Work order: Word for word, please copy the listing below, with its pictures left out.

==================================================

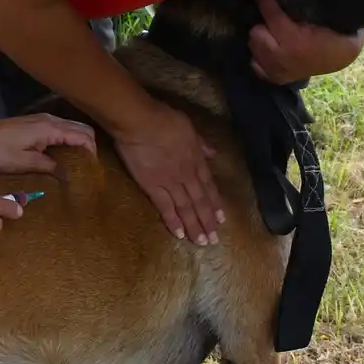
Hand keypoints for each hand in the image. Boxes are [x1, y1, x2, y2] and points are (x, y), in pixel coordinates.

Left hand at [0, 110, 96, 173]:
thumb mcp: (24, 163)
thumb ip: (50, 167)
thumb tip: (71, 175)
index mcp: (50, 129)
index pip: (84, 136)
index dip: (92, 152)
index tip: (93, 170)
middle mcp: (50, 120)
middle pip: (82, 129)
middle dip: (90, 146)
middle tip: (88, 168)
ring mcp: (42, 119)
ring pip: (72, 127)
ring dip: (79, 143)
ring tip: (78, 164)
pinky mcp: (35, 122)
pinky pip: (61, 128)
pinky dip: (68, 140)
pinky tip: (63, 156)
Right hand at [111, 97, 224, 245]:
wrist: (142, 123)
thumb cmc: (165, 120)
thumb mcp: (190, 128)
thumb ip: (201, 143)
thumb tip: (212, 154)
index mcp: (196, 160)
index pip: (209, 186)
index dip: (215, 203)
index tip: (222, 219)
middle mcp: (187, 175)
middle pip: (200, 201)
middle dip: (208, 221)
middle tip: (214, 240)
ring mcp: (170, 183)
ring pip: (186, 208)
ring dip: (195, 226)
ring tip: (202, 243)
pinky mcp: (152, 187)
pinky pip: (165, 207)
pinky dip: (173, 221)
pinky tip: (180, 234)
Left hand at [249, 0, 363, 83]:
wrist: (345, 57)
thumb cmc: (340, 32)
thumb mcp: (328, 15)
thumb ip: (308, 3)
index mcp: (295, 40)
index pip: (270, 14)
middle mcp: (282, 57)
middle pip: (255, 32)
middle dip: (263, 22)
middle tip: (272, 14)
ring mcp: (277, 70)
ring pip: (254, 46)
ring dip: (261, 36)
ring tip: (272, 28)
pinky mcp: (276, 77)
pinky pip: (255, 64)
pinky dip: (261, 54)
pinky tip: (271, 45)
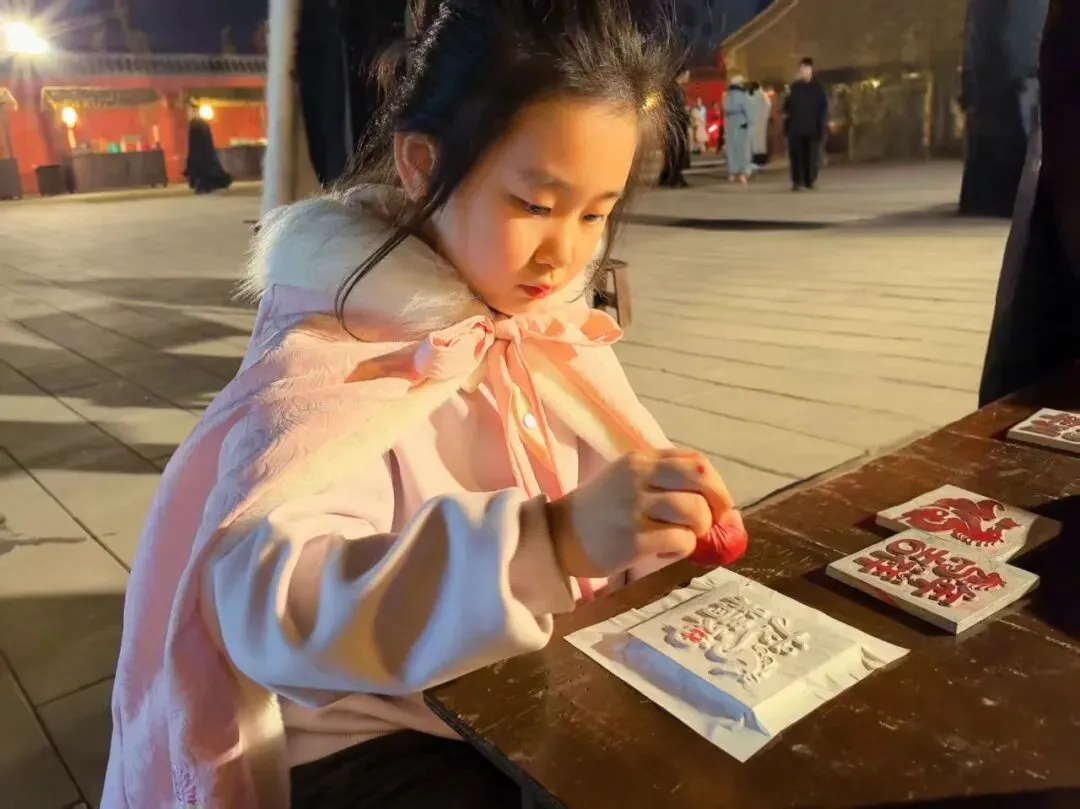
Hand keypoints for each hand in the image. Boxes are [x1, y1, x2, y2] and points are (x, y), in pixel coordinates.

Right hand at [547, 449, 733, 578]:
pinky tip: (665, 551)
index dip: (717, 483)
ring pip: (695, 511)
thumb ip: (663, 477)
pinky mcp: (634, 540)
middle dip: (717, 504)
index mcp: (640, 460)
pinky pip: (681, 541)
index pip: (696, 461)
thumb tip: (715, 498)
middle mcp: (638, 478)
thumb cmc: (601, 509)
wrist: (559, 536)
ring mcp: (635, 508)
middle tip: (710, 522)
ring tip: (683, 536)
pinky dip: (682, 549)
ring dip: (699, 529)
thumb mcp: (627, 478)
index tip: (719, 502)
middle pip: (701, 480)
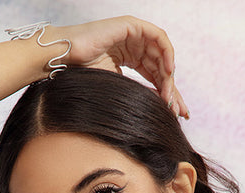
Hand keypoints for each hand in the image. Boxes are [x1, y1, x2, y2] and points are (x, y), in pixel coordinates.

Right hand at [59, 16, 188, 116]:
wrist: (66, 59)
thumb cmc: (84, 74)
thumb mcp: (117, 87)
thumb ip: (136, 93)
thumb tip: (158, 111)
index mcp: (129, 58)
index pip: (154, 77)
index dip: (167, 94)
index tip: (177, 113)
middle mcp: (134, 45)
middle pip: (161, 67)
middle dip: (171, 90)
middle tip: (176, 110)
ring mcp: (134, 35)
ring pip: (161, 55)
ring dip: (169, 77)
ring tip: (169, 97)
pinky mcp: (133, 26)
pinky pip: (158, 37)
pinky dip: (167, 53)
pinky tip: (169, 72)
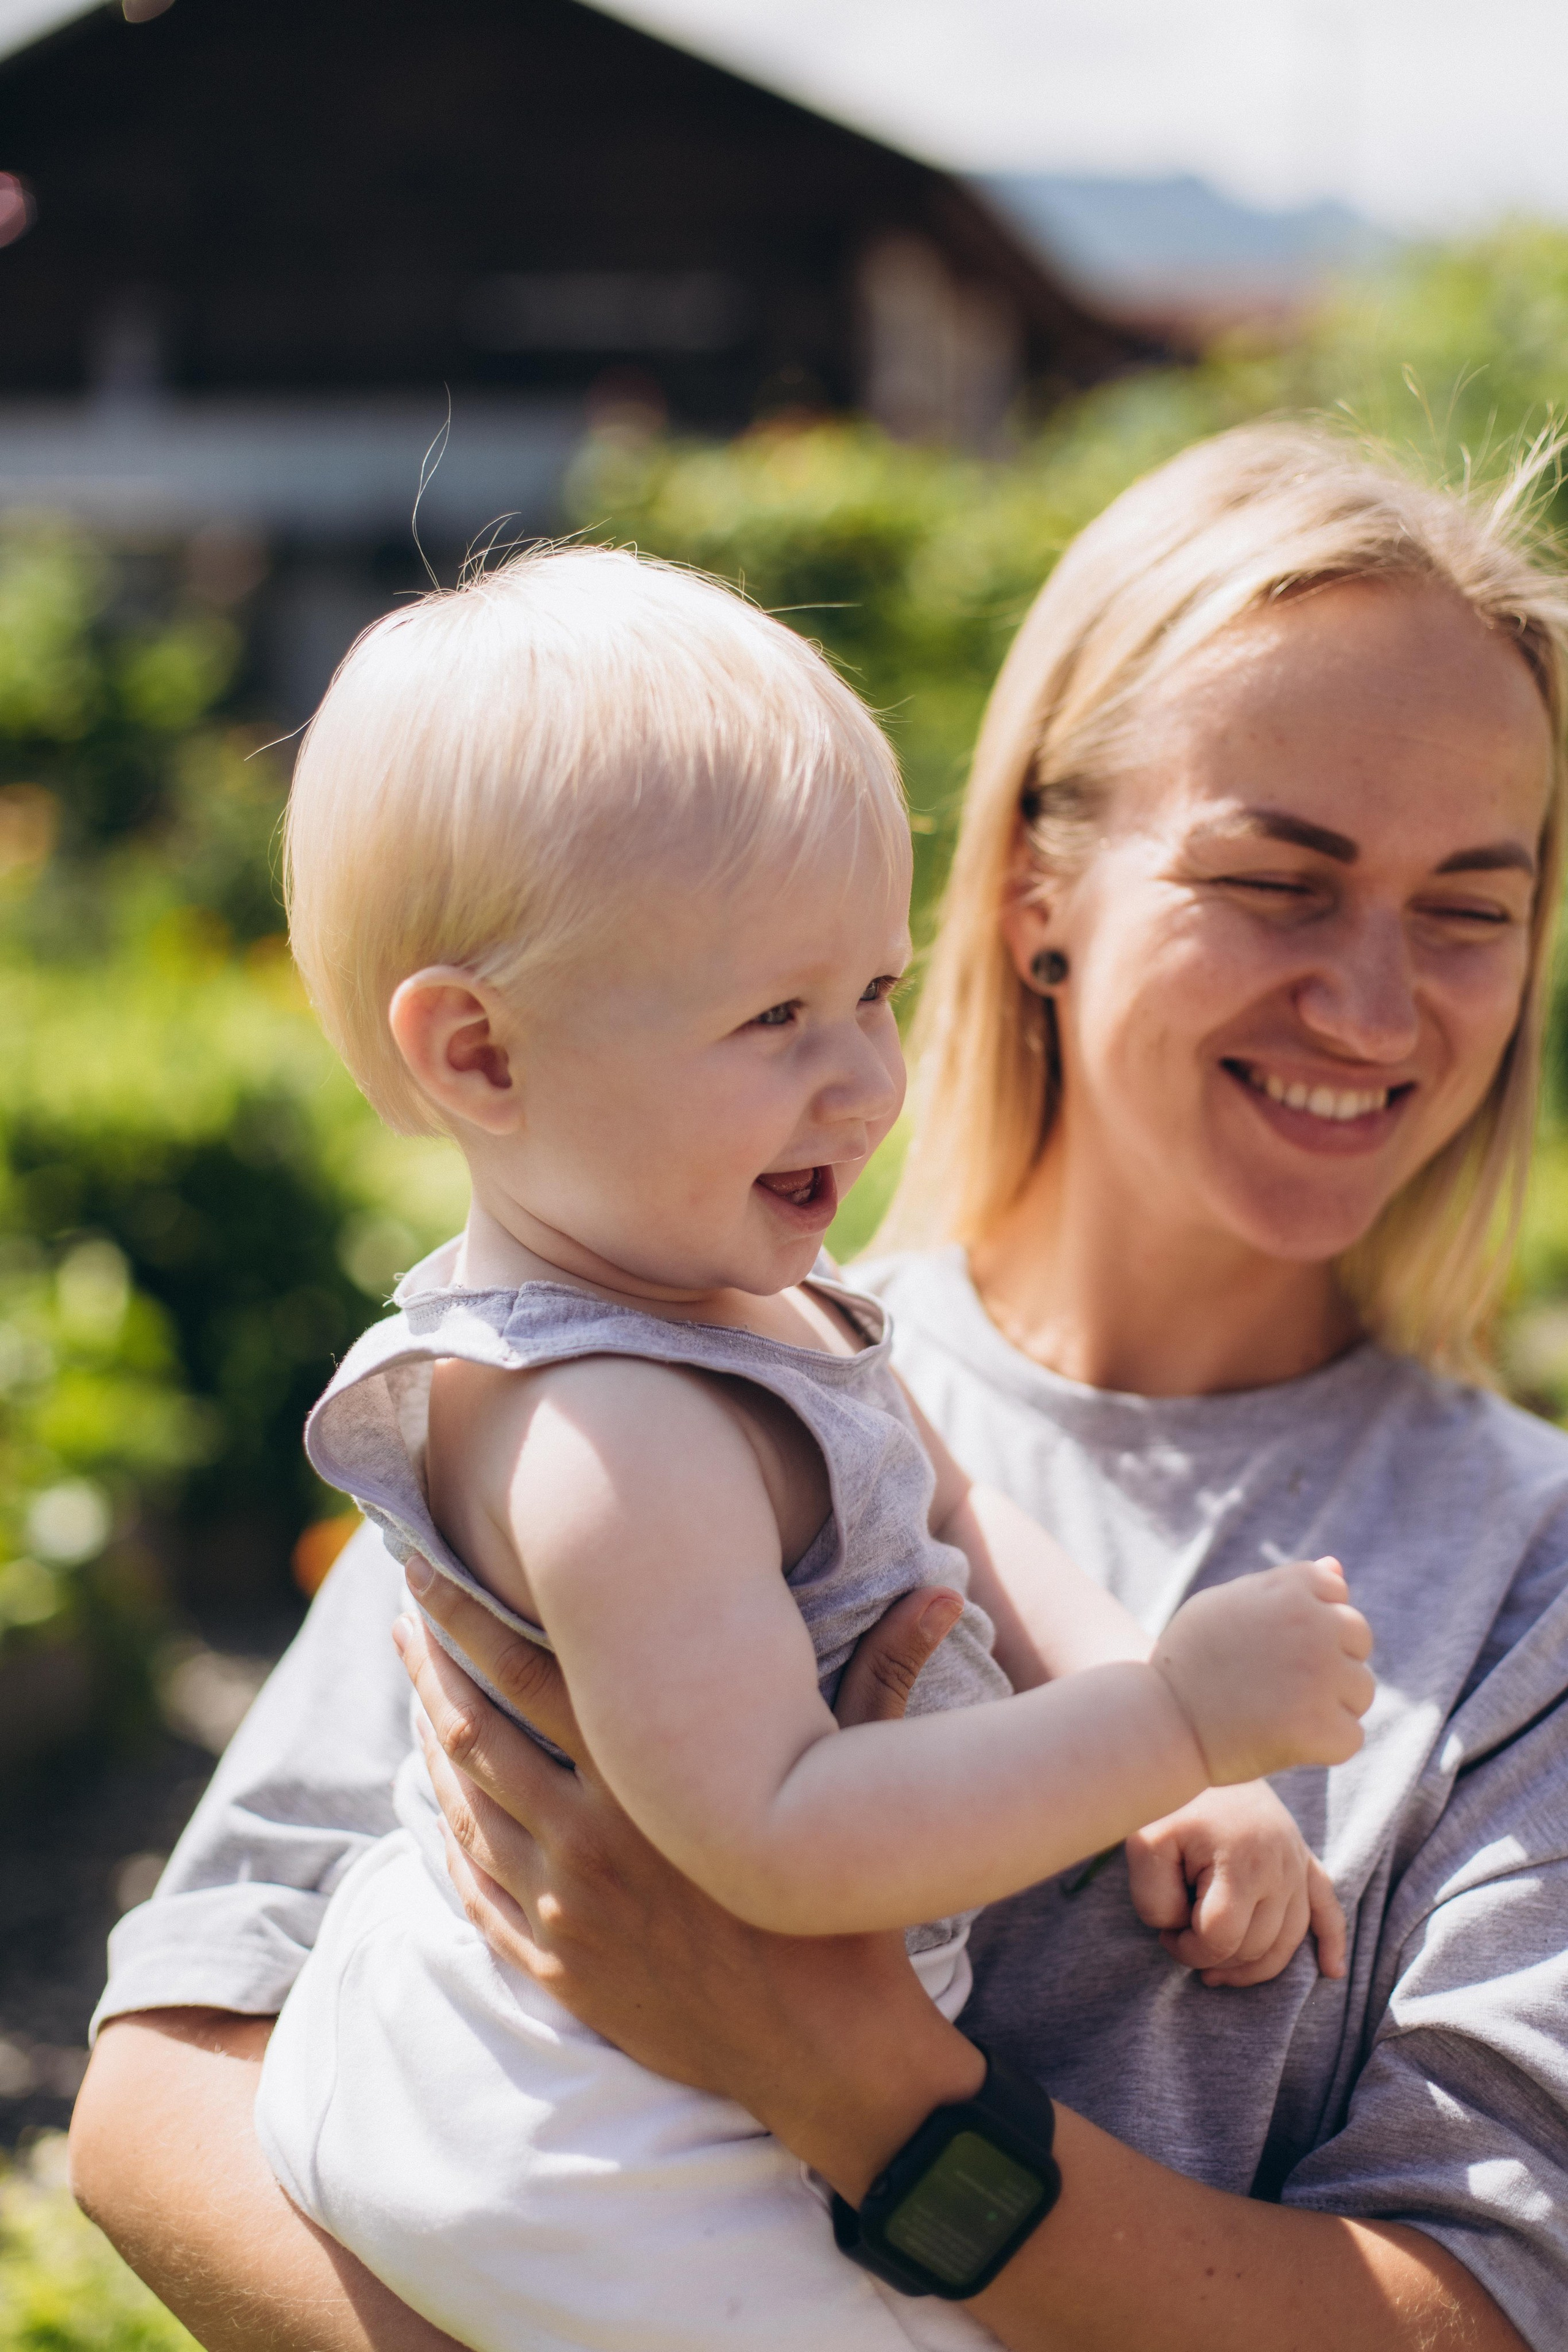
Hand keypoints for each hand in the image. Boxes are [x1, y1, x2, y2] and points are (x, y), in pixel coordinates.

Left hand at [394, 1559, 982, 2197]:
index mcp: (654, 1779)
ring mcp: (563, 1907)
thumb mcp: (862, 1784)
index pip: (532, 1670)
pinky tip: (431, 1788)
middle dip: (433, 1655)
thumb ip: (884, 1676)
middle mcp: (592, 1836)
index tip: (428, 1559)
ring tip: (412, 1672)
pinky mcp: (556, 1963)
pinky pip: (472, 1883)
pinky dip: (443, 1826)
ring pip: (464, 1801)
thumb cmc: (845, 1910)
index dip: (470, 1611)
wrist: (828, 2057)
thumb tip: (942, 1595)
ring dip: (427, 1730)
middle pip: (479, 1726)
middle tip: (403, 1597)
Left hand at [1126, 1780, 1345, 1987]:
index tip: (1164, 1933)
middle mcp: (1281, 1865)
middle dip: (1214, 1957)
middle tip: (1181, 1938)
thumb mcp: (1144, 1845)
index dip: (1186, 1950)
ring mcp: (1297, 1863)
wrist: (1197, 1747)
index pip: (1223, 1939)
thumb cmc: (1168, 1802)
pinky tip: (1331, 1970)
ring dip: (1255, 1966)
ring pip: (1289, 1941)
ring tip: (1216, 1967)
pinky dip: (1332, 1941)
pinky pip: (1328, 1907)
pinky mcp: (1304, 1859)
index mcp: (1243, 1861)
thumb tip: (1183, 1928)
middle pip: (1258, 1947)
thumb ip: (1154, 1899)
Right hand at [1151, 1558, 1373, 1784]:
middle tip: (1276, 1682)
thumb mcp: (1230, 1604)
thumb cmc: (1191, 1660)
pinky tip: (1283, 1740)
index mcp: (1292, 1588)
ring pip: (1361, 1690)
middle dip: (1328, 1660)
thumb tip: (1337, 1568)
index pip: (1338, 1595)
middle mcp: (1315, 1625)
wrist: (1161, 1722)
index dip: (1308, 1622)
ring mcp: (1321, 1677)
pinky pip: (1351, 1736)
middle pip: (1358, 1639)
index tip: (1272, 1642)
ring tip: (1277, 1711)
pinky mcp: (1323, 1728)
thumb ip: (1285, 1587)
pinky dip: (1323, 1745)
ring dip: (1330, 1704)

==================================================

Answer space:
Hand keypoints for each hand in the image. Boxes are [x1, y1, x2, y2] and points are (x, y), in pixel coordinates.

Left hand at [0, 110, 96, 173]:
thumb mcp: (24, 163)
thumb ip: (50, 167)
thumb tip: (71, 175)
index mcp: (50, 129)
index pip: (84, 136)
index dip: (92, 152)
index tip: (93, 170)
middle mcp: (50, 120)
middle pip: (82, 129)
middle dip: (90, 146)
middle tip: (88, 168)
ring mcp: (42, 119)
ring pip: (72, 127)
ring dip: (79, 143)
ring tip: (78, 164)
pinky mcp: (35, 122)
pinky pip: (61, 128)
pinky dip: (68, 140)
pinky tip: (63, 156)
Right hand at [111, 97, 224, 245]:
wrist: (142, 123)
thumb cmc: (165, 120)
thumb mcp: (190, 128)
thumb ip: (201, 143)
thumb tip: (212, 154)
index mcp: (196, 160)
index pip: (209, 186)
index dip: (215, 203)
index tip: (222, 219)
middle mcp: (187, 175)
middle pip: (200, 201)
middle dip: (208, 221)
middle tip: (214, 240)
ring mcp: (170, 183)
ring pip: (186, 208)
ring dip: (195, 226)
ring tip: (202, 243)
pinky mcp: (152, 187)
pinky pip: (165, 207)
pinky dip: (173, 221)
pinky tip: (180, 234)
Left hand at [249, 0, 363, 83]:
wrist: (345, 57)
thumb cmc: (340, 32)
thumb mcp: (328, 15)
thumb ip: (308, 3)
index mcp: (295, 40)
index pip: (270, 14)
middle mcp: (282, 57)
middle pip: (255, 32)
middle dip: (263, 22)
middle tip: (272, 14)
ring mcp: (277, 70)
ring pip: (254, 46)
ring dip: (261, 36)
ring tip: (272, 28)
pinky mcp: (276, 77)
pinky pip: (255, 64)
pinky dip: (261, 54)
pinky tip: (271, 45)
Hand keypoints for each hand in the image. Boxes are [x1, y1, x2, y2] and points are (x, y), in pixel coordinates.

Right hand at [547, 449, 733, 578]:
pinky tip: (665, 551)
index dip: (717, 483)
ring pip: (695, 511)
thumb ip: (663, 477)
pinky mcp: (634, 540)
middle dip: (717, 504)
index mcp: (640, 460)
pinky pip: (681, 541)
index pip: (696, 461)
thumb tip: (715, 498)
middle mcp: (638, 478)
thumb cmc: (601, 509)
wrist: (559, 536)
ring mcp: (635, 508)
middle tip: (710, 522)
ring tip: (683, 536)
pinky dip: (682, 549)
ring dip: (699, 529)
thumb mcp: (627, 478)
index tip: (719, 502)
middle pip: (701, 480)
Hand keypoints for each hand in the image. Boxes are [x1, y1, x2, y2] and points are (x, y), in pixel coordinates.

Right hand at [59, 16, 188, 116]:
wrist: (66, 59)
thumb cmc: (84, 74)
thumb mcp: (117, 87)
thumb ip: (136, 93)
thumb tip: (158, 111)
index mcp: (129, 58)
index pip: (154, 77)
index dip: (167, 94)
index tip: (177, 113)
middle mcp: (134, 45)
middle pip: (161, 67)
middle dip: (171, 90)
middle tip: (176, 110)
ring mcp: (134, 35)
ring pip: (161, 55)
ring dip: (169, 77)
ring tip: (169, 97)
pinky mcp: (133, 26)
pinky pip: (158, 37)
pinky dip: (167, 53)
pinky tip: (169, 72)
Hand keypoints for each hand in the image. Boxes are [x1, y1, x2, y2] and points are (x, y), in pixel coordinates.

Left hand at [394, 1559, 982, 2197]:
index mcp: (654, 1779)
ring mcp: (563, 1907)
thumb mcp: (862, 1784)
index pip: (532, 1670)
pinky tip: (431, 1788)
middle dip: (433, 1655)
thumb ip: (884, 1676)
middle mcp: (592, 1836)
index tip: (428, 1559)
ring tip: (412, 1672)
pinky mcp: (556, 1963)
pinky pip: (472, 1883)
pinky dip: (443, 1826)
ring pip: (464, 1801)
thumb cmc: (845, 1910)
index dip: (470, 1611)
wrist: (828, 2057)
thumb tip: (942, 1595)
ring dip: (427, 1730)
middle pip: (479, 1726)
middle tip: (403, 1597)
Left hand at [1126, 1780, 1345, 1987]:
index tip: (1164, 1933)
middle mcp: (1281, 1865)
middle dip: (1214, 1957)
middle tip: (1181, 1938)
thumb mcp: (1144, 1845)
index dip: (1186, 1950)
ring mcp: (1297, 1863)
wrist: (1197, 1747)
index pip: (1223, 1939)
thumb cmc: (1168, 1802)
pinky tip: (1331, 1970)
ring dip: (1255, 1966)
ring pip: (1289, 1941)
ring tip: (1216, 1967)
pinky dip: (1332, 1941)
pinky pip: (1328, 1907)
pinky mcp: (1304, 1859)
index mcp: (1243, 1861)
thumb tip: (1183, 1928)
middle pip: (1258, 1947)
thumb ip: (1154, 1899)
Right hand at [1151, 1558, 1373, 1784]:
middle tip: (1276, 1682)
thumb mcp: (1230, 1604)
thumb cmc: (1191, 1660)
pinky tip: (1283, 1740)
index mcp: (1292, 1588)
ring pip: (1361, 1690)
middle dip: (1328, 1660)
thumb tip: (1337, 1568)
index pip: (1338, 1595)
middle mcp: (1315, 1625)
wrist: (1161, 1722)
index dip: (1308, 1622)
ring mcp: (1321, 1677)
pinky pip: (1351, 1736)
middle pip: (1358, 1639)
index tip: (1272, 1642)
ring tip: (1277, 1711)
pinky mcp: (1323, 1728)
thumb ip: (1285, 1587)
pinky dip: (1323, 1745)
ring dip: (1330, 1704)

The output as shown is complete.